Company was dot-com and didn't know it

March 31, 2003


"Z Frank before you buy." That's the first ad slogan I remember hearing as a child.

It belonged to a Chevrolet dealership on North Western Avenue in Chicago. It was simple yet imaginative, urging buyers to see the owner Zollie Frank for the best price, service and selection of new and used autos. Today's Internet delivers on Zollie Frank's promise. You can check out the best price for your car at the Kelley Blue Book Web site. Visit for more about features. You can also browse or go to one of the auto manufacturer's sites.

I'd guess today, most retail car buyers "see the Internet before they buy."
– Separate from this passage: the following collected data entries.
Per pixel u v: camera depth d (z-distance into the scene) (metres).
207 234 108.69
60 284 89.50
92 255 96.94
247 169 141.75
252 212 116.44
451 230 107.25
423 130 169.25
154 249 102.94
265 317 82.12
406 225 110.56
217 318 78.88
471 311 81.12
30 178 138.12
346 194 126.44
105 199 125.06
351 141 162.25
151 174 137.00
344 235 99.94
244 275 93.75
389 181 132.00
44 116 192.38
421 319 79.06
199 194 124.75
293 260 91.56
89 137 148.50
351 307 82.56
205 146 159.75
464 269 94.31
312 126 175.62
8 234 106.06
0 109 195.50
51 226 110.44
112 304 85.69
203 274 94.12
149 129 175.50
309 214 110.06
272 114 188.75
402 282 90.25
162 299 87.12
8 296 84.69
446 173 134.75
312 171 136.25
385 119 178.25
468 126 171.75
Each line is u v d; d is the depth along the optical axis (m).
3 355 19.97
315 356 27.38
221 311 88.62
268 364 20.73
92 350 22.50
Yet, in a poetic juxtaposition, Zollie Frank's company (now run by his son, Jim), the privately held Des Plaines, Ill.-based Wheels Inc., uses Internet technology to drive a $2 billion fleet management business. Today, Fortune 500 companies -- companies with large sales or customer support forces that expect cars as perks or necessities for their job -- rely on Wheels Inc.

Strategic business need
"Our clients are big companies that have big fleets of cars and good credit," says Wheels' vice president of marketing, Bill Robinson. "We serve people who have a strategic business need to have a fleet of automobiles." Wheels handles vehicle acquisition, leases them to their customers, then provides an array of services including registration, monitoring vehicle maintenance, fuel purchase, collision and safety. They even help with resale to optimize value.
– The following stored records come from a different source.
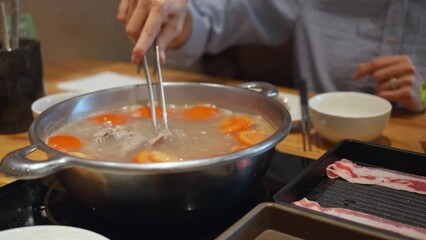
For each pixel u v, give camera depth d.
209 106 0.92
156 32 0.90
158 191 0.67
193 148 0.80
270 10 1.53
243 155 0.68
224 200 0.71
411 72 1.16
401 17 1.35
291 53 1.67
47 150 0.68
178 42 1.35
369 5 1.39
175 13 0.94
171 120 0.90
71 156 0.67
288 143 0.96
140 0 0.91
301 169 0.86
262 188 0.81
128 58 1.82
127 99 0.91
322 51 1.48
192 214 0.71
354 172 0.82
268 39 1.59
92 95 0.88
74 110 0.85
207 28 1.38
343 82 1.46
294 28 1.58
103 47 1.71
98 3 1.65
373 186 0.79
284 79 1.73
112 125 0.87
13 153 0.67
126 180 0.66
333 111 1.04
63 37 1.56
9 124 1.00
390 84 1.17
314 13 1.48
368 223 0.71
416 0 1.33
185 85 0.92
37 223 0.74
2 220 0.74
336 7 1.45
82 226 0.73
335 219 0.65
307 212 0.66
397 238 0.63
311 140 0.97
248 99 0.88
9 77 0.98
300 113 1.03
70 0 1.55
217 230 0.73
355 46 1.43
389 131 1.01
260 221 0.67
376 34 1.40
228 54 1.77
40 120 0.77
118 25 1.75
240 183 0.71
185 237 0.71
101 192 0.68
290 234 0.67
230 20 1.46
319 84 1.49
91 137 0.83
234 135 0.84
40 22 1.48
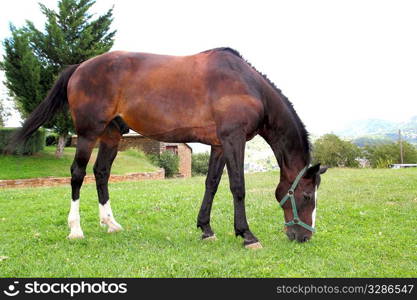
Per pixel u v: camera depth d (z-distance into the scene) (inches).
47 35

This complex set of processes once was handled entirely manually. Today, Wheels has fully Web-enabled the process, reducing costs for its customers and improving its own efficiency. It's also improved the experience for the end-user while outsourcing much of the work to that user.

We wouldn't typically think of Wheels as a darling of the dot-com era, but the company is quietly applying all of the dot-com principles to its business and reaping many of the benefits that were casually hyped and touted in the late '90s.

"Three or four years ago, we realized that we were a dot-com didn't know it," Robinson says. "Everything we were doing was moving online."

Once upon a time
Before the Internet, when a client's employee ordered a new car, they got a bulky packet in the mail showing the cars they could choose, and the colors and options they could pick. They'd fill out a form, check boxes and mail or fax it back to their employer, who entered the information manually into a computer system. That information was sent to Wheels where it was manually re-entered into a car manufacturer's computer order entry system to buy the vehicle.

"That process took a long time, and a lot of mistakes occurred," Robinson says.

Using Wheels Inc.'s Web-based Driverview application, the process is much improved. When the time comes, the driver gets an e-mail with a password to access the Web-based application. Order cycle time has been dramatically reduced and errors all but eliminated. It's less expensive for Wheels' customers and for Wheels Inc.

Under the radar
To my way of thinking, Wheels is red-hot and an untold Internet success story, though the company has made various lists of innovative information technology companies, top e-commerce companies and best b-to-b Web sites since 1997. Noting the breadth and scope of Wheels' application of Web technology, these honors are easy to understand.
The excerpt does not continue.